Given records Start Marker

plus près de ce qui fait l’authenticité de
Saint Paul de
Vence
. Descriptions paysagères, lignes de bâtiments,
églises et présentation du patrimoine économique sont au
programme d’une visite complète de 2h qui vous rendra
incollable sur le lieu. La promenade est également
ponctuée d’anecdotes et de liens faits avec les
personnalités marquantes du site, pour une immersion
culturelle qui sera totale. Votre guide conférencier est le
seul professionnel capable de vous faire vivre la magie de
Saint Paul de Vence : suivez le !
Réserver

Given records End Marker
Given records Start Marker

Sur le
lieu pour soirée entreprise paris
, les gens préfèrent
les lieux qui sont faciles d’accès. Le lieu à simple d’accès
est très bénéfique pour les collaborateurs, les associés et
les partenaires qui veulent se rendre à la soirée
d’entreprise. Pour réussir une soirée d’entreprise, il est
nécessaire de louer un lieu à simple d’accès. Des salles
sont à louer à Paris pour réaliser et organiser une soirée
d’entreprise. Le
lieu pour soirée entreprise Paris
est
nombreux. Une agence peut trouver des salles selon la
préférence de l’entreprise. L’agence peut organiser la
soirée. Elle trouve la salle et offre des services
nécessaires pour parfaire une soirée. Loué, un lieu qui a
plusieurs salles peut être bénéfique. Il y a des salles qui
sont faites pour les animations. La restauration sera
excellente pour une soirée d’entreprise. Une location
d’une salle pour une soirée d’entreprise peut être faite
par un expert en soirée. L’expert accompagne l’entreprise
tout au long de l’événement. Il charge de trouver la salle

Given records End Marker
Given records Start Marker

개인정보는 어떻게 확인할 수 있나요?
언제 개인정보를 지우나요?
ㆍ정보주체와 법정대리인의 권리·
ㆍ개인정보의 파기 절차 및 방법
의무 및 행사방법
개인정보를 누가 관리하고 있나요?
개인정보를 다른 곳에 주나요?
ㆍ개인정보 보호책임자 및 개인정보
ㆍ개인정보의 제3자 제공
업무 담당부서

Given records End Marker

Begin at the line that has "les partenaires qui" in the entries above; stop after the line that has "nombreux. Une agence". Transcribe exactly those lines and no others.

les partenaires qui veulent se rendre à la soirée
d’entreprise. Pour réussir une soirée d’entreprise, il est
nécessaire de louer un lieu à simple d’accès. Des salles
sont à louer à Paris pour réaliser et organiser une soirée
d’entreprise. Le
lieu pour soirée entreprise Paris
est
nombreux. Une agence peut trouver des salles selon la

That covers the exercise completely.